Scientific classification
- Kingdom: Animalia
- Phylum: Chordata
- Class: Aves
- Order: Piciformes
- Family: Picidae
- Genus: Dendropicos
- Species: D. spodocephalus
- Binomial name: Dendropicos spodocephalus (Bonaparte, 1850)
- Synonyms: Chloropicus spodocephalus;

= Eastern grey woodpecker =

- Genus: Dendropicos
- Species: spodocephalus
- Authority: (Bonaparte, 1850)
- Conservation status: LC
- Synonyms: Chloropicus spodocephalus

Species of bird

The eastern grey woodpecker (Dendropicos spodocephalus), also known as grey-headed woodpecker and mountain gray woodpecker, is a species of bird in the woodpecker family Picidae. It is a resident breeder in eastern Africa. It has a large range and is a fairly common species. No special threats have been recognised and the International Union for Conservation of Nature has rated the bird's conservation status as being of "least concern".

==Description==
Like other woodpeckers, this species has a straight pointed bill, a stiff tail to provide support against tree trunks, and zygodactyl or "yoked" feet, with two toes pointing forward, and two backward. The long tongue can be darted forward to capture insects. The adult male eastern grey woodpecker has a red crown and nape, and females have a plain grey head, lacking the red crown. The upper parts of the body are yellowish-green, the rump is red, and the wings and tail are dark brown. The remaining parts of the head and the underparts are pale grey, apart from a reddish patch on the hinder part of the belly. The beak is dark grey or black, the legs are greenish-grey and the eyes red to brown. Young birds are similar to the female, but the reds are paler, and there may be some barring on the flanks and some red on the crown in both sexes.

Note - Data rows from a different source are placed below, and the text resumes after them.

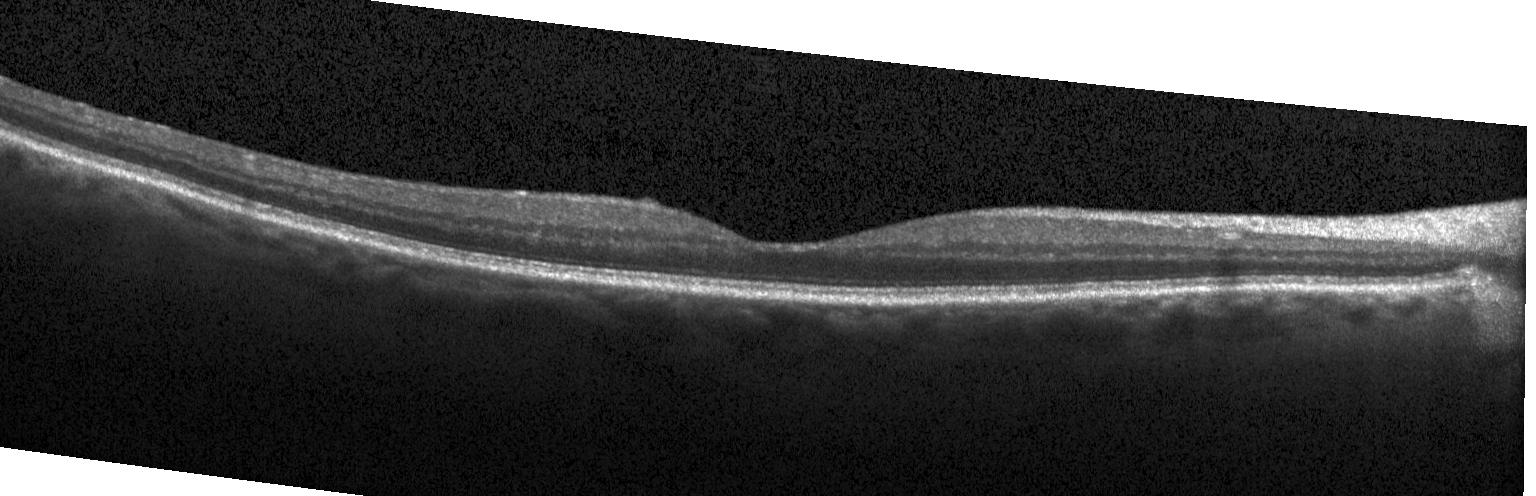 Centered on the fovea. Retinal OCT cross-section
Dx: no CNV, DME, or drusen.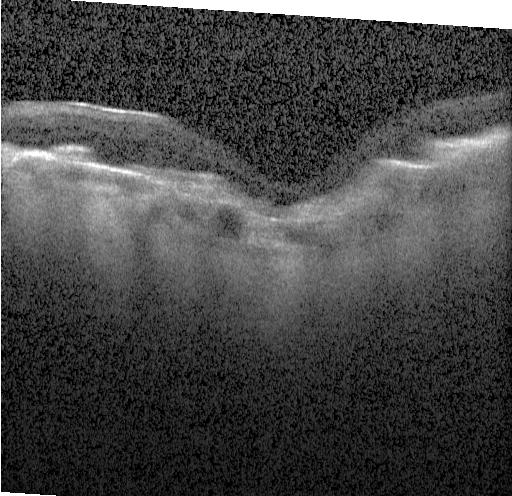 Through the macula; optical coherence tomography B-scan — Finding: choroidal neovascularization (CNV).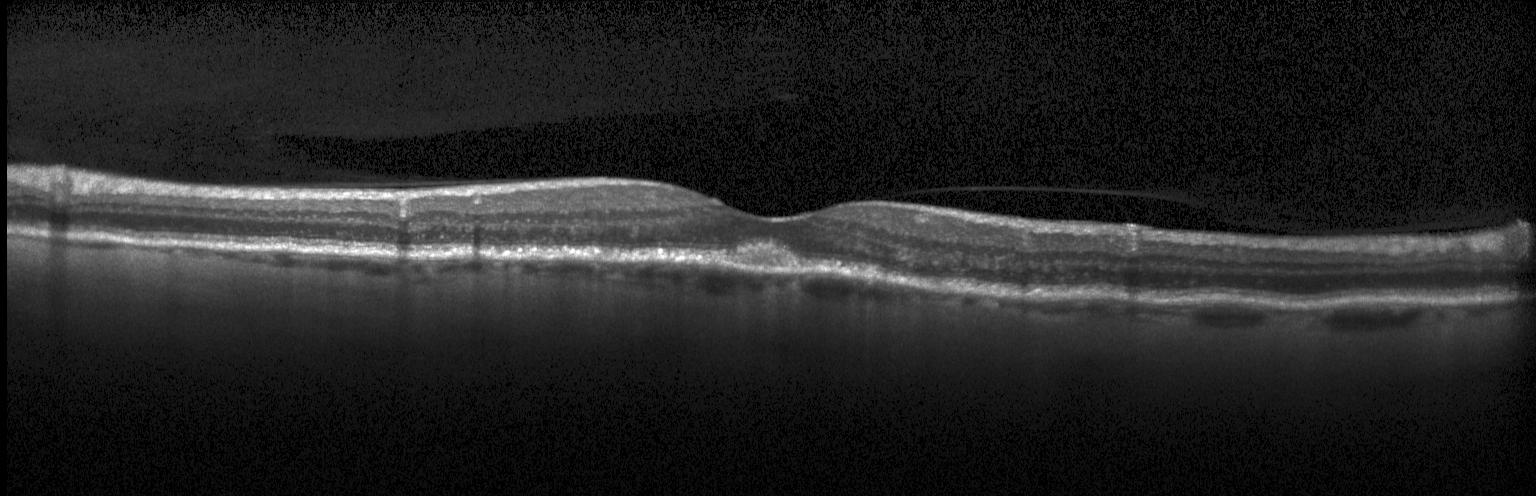

Diagnosis: multiple drusen.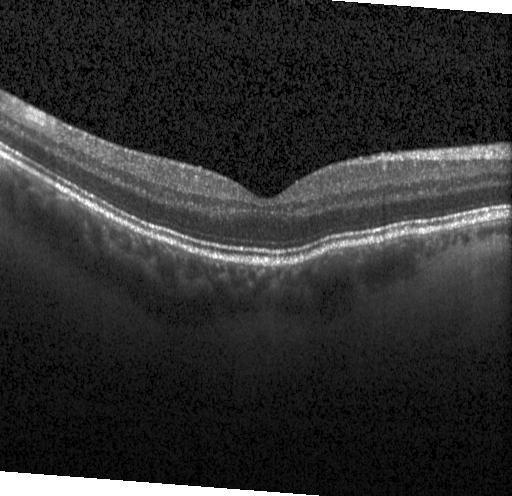

Spectral-domain optical coherence tomography · instrument: Heidelberg Spectralis · retinal OCT B-scan — Diagnosis: no evidence of choroidal neovascularization, diabetic macular edema, or drusen.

==Distribution and habitat==
The eastern grey woodpecker is a native of tropical eastern Africa, its range including Ethiopia, Kenya, South Sudan, Sudan and Tanzania. Its habitat is humid forests, forest verges and gallery forests. It is found in the lowlands and at altitudes of up to 3300 m.

==Ecology==
Like other woodpeckers, this species is an insectivore, and forages on trees and on the ground for moths, centipedes, larvae and pupae. It is frequently seen, and regularly taps or drums. This species and the African grey woodpecker were formerly considered conspecific.